Oh, wait! I am not even close to done: There’s more! Do any of you, by chance, dislike advertisements, such as “in-content-video,” following you all over the Web, often shifting content around as you try to read? Or maybe you just can’t stand those silly, at times salacious, content recommendations at the bottom of every page. NRPlus members will also see barely any ads, with up to a 90 percent reduced ad experience (it’s actually, at times, a lot more than 90 percent, but I didn’t feel like getting the lawyers involved), including the removal of in-content video and offsite content recommendations (you might have come to know these as “click-bait”).

You thought that was it? Nope! The NRPlus members will also receive early access and discounts to NR events, and coming soon, our eStore, which we plan to stock full with books, National Review paraphernalia, and more!

Okay, so now that’s it. You got me — I’m spent! But this is just the beginning. We don’t just have hopes; we have actual plans to continue to grow the NRPlus community and the value proposition of being an NRPlus member.

Okay, enough of me! Get joining the NRPlus community by subscribing here. Not sure you are ready to make the leap to membership yet? We get it. So, start reading. And watching. And listening. Our metered paywall will indicate what is “locked” content and how much free sampling you are able to consume of it each month via a bar at the bottom of those pages. Original online content will remain free and open as it always has been before.

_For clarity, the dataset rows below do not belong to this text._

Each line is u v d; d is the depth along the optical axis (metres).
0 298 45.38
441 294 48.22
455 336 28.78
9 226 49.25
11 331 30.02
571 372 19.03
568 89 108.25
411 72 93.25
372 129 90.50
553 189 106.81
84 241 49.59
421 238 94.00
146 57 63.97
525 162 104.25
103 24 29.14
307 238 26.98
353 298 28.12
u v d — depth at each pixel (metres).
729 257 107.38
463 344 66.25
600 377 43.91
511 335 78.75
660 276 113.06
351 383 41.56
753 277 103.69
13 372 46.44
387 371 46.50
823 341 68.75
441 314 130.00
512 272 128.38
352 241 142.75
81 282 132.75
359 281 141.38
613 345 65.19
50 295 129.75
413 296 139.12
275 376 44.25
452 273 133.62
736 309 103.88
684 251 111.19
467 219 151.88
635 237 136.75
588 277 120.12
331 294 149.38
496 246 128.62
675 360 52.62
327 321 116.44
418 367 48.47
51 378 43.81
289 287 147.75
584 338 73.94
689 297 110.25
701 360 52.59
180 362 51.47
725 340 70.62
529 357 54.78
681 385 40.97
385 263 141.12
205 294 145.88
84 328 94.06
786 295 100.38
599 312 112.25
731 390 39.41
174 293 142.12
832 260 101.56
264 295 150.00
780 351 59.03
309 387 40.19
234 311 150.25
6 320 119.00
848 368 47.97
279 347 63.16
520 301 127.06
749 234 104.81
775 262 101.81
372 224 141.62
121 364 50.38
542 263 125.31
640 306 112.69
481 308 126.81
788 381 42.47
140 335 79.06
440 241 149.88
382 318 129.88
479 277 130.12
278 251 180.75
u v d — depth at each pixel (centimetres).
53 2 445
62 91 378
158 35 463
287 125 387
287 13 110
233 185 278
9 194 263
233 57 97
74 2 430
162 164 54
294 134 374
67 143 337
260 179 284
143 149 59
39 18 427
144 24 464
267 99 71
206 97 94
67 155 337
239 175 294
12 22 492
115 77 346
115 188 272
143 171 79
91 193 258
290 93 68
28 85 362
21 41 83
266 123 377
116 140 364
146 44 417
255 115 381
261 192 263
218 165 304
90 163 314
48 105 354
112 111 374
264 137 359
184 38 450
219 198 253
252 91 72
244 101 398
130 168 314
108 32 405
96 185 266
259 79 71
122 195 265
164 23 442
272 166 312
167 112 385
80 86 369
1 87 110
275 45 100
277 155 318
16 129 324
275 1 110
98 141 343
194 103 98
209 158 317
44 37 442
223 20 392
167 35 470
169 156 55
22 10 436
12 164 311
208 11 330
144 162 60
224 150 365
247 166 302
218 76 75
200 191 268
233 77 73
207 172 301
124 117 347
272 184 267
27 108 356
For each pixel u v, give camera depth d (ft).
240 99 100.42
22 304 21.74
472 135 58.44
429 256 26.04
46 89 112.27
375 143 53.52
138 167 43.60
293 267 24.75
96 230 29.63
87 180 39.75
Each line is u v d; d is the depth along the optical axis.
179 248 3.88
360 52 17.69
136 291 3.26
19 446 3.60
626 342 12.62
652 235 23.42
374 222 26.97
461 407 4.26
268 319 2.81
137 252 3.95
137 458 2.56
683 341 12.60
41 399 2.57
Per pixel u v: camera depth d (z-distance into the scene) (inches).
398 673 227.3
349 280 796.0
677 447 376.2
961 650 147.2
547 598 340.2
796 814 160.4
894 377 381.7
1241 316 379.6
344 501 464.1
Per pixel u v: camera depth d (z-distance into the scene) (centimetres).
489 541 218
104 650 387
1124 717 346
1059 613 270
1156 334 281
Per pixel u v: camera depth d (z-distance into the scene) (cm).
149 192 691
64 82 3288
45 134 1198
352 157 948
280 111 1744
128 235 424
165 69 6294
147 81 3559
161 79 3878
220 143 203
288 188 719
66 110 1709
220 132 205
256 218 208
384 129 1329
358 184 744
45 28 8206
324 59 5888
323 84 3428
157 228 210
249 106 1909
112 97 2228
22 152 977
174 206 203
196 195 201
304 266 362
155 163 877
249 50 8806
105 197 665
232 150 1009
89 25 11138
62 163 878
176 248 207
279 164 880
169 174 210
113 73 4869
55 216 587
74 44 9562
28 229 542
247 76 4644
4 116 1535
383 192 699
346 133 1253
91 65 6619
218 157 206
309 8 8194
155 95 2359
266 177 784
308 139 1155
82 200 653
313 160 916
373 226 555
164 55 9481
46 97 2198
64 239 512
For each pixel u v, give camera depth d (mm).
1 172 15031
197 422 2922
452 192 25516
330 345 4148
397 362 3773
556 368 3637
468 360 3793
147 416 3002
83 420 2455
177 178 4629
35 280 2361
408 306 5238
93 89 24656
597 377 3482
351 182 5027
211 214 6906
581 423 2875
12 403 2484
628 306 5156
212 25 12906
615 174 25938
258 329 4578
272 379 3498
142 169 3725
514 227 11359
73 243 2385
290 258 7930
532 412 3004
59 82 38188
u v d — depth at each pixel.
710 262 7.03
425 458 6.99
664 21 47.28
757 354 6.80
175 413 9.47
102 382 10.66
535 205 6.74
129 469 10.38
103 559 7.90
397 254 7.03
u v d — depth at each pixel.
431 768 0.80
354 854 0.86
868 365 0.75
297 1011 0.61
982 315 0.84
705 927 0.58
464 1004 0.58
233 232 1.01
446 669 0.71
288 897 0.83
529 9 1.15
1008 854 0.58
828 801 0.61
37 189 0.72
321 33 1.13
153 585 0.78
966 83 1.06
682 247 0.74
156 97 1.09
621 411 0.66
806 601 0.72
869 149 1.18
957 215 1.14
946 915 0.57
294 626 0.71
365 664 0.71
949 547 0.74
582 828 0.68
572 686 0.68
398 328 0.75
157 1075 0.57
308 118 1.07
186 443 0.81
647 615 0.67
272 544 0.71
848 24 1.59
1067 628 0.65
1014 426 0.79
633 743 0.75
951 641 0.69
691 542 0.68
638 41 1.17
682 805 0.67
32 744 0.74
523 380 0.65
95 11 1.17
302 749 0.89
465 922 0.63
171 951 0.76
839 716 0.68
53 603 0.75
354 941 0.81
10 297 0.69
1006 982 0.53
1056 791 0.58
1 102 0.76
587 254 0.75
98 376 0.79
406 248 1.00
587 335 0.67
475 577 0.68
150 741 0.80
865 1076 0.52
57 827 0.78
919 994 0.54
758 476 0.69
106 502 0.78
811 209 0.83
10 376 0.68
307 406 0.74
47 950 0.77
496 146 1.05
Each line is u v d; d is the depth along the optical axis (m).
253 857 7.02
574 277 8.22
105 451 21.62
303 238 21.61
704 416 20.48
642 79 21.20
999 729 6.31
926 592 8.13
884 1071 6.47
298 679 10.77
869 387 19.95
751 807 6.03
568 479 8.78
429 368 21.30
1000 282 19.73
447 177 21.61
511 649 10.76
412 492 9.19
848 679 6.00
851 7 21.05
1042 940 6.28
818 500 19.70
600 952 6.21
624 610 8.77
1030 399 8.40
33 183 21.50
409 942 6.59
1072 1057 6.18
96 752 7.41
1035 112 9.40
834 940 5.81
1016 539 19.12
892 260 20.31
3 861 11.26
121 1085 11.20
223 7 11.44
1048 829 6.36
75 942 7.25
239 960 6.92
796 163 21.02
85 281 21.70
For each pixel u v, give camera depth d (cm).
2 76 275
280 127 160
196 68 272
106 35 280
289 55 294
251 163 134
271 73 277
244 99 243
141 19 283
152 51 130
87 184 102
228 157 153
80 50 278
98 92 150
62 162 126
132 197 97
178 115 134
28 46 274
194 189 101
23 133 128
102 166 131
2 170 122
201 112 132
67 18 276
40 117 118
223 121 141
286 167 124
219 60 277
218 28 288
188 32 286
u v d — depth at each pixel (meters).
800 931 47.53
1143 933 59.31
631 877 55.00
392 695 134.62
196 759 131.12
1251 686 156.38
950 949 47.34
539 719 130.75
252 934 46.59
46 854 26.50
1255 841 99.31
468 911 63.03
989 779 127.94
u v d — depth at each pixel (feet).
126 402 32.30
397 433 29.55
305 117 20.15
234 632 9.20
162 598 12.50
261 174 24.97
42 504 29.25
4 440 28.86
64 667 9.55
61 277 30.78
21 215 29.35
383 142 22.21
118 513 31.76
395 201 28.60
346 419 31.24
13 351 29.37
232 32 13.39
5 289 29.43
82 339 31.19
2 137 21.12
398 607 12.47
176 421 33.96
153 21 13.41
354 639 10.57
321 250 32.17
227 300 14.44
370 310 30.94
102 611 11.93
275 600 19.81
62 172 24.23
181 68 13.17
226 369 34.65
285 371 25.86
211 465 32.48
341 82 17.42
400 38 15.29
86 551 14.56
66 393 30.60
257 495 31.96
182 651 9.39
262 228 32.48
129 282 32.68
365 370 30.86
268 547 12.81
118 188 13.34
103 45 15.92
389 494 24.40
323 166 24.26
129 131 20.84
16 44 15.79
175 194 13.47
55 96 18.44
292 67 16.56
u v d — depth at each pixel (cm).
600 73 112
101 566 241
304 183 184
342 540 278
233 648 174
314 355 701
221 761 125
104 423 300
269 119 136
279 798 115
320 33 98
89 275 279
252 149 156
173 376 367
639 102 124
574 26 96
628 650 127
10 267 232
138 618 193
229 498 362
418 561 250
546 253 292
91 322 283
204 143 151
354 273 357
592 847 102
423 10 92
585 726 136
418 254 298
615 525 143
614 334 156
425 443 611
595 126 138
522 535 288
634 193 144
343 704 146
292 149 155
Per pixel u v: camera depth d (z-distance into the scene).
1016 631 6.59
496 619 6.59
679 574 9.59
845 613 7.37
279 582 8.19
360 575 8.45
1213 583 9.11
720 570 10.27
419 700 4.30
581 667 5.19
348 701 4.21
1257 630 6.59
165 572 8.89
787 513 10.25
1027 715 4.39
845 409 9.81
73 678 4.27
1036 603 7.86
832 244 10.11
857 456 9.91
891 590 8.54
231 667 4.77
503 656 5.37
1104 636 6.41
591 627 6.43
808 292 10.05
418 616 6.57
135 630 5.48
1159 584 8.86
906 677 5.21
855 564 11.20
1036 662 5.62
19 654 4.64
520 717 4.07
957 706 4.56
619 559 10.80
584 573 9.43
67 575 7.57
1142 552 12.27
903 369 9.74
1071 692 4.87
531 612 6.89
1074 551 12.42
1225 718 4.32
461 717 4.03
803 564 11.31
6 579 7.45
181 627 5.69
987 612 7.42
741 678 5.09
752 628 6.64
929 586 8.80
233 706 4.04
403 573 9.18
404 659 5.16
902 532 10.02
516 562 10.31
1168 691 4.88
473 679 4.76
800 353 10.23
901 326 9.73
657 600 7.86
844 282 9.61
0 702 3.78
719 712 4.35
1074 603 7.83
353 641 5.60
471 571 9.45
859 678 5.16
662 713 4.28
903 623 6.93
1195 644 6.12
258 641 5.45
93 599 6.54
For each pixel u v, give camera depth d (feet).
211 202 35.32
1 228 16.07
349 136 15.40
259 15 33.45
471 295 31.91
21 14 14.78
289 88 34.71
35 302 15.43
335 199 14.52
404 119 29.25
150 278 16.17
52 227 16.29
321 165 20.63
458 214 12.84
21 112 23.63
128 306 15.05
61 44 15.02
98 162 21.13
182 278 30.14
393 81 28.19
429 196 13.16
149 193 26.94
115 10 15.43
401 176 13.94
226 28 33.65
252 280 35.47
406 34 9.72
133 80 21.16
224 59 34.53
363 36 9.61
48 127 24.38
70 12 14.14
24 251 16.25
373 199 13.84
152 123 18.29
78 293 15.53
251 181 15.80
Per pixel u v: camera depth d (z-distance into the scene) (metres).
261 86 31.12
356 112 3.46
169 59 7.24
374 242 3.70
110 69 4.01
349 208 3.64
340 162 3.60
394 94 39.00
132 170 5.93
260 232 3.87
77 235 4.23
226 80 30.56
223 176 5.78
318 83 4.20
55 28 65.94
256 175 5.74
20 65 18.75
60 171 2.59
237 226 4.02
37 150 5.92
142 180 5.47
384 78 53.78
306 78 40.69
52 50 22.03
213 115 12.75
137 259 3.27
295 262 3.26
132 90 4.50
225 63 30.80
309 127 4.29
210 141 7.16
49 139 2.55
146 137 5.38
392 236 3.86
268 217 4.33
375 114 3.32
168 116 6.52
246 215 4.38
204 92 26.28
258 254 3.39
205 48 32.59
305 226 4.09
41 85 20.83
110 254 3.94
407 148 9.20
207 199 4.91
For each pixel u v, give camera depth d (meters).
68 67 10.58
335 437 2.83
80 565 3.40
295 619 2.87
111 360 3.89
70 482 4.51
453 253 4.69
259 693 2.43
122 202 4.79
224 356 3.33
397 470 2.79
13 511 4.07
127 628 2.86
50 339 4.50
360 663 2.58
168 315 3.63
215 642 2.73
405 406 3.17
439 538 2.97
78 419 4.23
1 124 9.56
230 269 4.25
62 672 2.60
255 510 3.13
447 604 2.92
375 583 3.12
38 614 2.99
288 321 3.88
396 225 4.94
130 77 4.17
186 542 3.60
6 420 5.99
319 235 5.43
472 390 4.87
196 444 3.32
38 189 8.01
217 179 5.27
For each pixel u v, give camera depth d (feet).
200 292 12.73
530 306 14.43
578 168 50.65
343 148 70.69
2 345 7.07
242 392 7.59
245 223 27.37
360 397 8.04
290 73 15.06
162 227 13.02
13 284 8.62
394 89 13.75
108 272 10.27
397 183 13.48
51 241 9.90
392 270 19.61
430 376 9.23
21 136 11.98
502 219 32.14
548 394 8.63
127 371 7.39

Last, but certainly not least, seeing evolve into this next iteration has been an incredible process and has required an enormous cross-company team behind all of our design, innovation, and implementation efforts. This team has undertaken this endeavor with enthusiasm and care. I’m going to list some of them here, because they are so awesome: Alley Interactive, BlueConic, CDS Global, ProCirc, JW Player, Chris McEvoy, Jarreau Weber, Ryan Molly, Grant DeArmitt, Scott McKim, Dan Rudolf, Chris Gaine, Russ Jenkins, Jim Fowler, Kevin Longstreet, Jim Kilbridge, Katherine Howell, Charlie Cooke, and Rich Lowry. Of course, I also want to give a huge shout out to all those who made this possible from NR, NRI, and beyond, especially our donors, board members, and anyone else I may be leaving out here.

From all of us here at National Review, thank you, thank you, thank you, a million times thank you to all of you who have stuck with us through the years, attended our events, donated to our cause, and shared us with your friends and family. We love you all, and cannot wait to continue improving National Review and proving why is the place to be for all conservatives (and anyone who wants to keep up with what conservatives think).

Welcome all, and as my colleague Charles C. W. Cooke likes to say, “Cheers!”